In 2013, one time sequestration was triggered, furloughs of thousands of civil service workers swept across Wright-Patterson and spending cuts darkened some offices.

But Bridges said contractors adapt no matter who is in charge in Washington.

“We roll with the punches,” he said. “However it can be very different during different administrations.”

The Dayton Development Coalition declined an interview for this story, but issued a statement from Jeff Hoagland, the coalition’s president and chief executive.

“The DDC will continue to advocate for Wright-Patterson Air Force Base and the Dayton region’s federal installations to support their operations and growth. As the state’s largest single-site employer and intellectual capital of the Air Force, Wright-Patt has a $15.4 billion impact on the local economy. Missions including the Air Force Research Laboratory and the National Air and Space Intelligence Center, and initiatives such as Agility Prime, are critical to our national defense.”

The coalition’s long-term strategy does not appear to depend on any particular party or administration.
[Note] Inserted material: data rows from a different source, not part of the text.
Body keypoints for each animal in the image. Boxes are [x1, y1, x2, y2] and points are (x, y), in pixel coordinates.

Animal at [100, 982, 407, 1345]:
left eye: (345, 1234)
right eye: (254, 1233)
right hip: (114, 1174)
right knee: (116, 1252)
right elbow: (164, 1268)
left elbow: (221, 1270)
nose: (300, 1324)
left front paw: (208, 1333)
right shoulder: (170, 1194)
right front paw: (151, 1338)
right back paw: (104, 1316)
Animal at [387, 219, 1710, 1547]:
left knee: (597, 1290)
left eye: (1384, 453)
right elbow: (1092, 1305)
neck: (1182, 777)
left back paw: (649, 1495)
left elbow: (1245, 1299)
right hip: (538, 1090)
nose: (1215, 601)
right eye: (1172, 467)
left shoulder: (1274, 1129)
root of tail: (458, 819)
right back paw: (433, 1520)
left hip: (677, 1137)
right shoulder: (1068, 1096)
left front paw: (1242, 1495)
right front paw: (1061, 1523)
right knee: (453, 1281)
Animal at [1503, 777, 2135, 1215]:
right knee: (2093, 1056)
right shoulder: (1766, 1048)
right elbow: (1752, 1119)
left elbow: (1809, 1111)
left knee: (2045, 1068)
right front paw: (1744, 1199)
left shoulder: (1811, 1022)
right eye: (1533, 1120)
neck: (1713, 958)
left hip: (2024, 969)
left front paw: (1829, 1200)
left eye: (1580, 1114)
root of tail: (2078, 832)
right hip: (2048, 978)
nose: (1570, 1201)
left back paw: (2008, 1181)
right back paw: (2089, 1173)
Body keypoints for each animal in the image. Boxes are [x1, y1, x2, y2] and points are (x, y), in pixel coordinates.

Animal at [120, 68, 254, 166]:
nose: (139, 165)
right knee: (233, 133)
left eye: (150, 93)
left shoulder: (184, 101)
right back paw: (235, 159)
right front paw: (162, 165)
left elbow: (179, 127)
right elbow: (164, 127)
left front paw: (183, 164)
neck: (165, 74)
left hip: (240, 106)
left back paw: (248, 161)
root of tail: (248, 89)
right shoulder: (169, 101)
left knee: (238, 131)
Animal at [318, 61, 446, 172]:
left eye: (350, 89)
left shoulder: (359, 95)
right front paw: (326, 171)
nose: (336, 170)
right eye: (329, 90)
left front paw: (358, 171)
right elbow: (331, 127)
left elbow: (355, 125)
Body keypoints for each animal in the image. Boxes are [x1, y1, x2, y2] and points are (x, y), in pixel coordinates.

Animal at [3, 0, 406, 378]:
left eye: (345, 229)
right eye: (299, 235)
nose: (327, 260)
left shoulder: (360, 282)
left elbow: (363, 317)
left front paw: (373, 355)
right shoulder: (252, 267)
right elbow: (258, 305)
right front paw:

In the past, when it came to supporting the base, Michael Gessel, a coalition vice president overseeing federal government programs, said the coalition played what he called the “long game.”

“Our goal is not to win everything; not even to win most things,” Gessel told the Dayton Daily News in 2019. “It’s to win the significant ones and we do not want to jeopardize our relationship with the Air Force and with the defense department over small items when the long game is the long-term health of Wright-Patterson Air Force Base and the ongoing relationship between our community and the leaders of the Air Force.”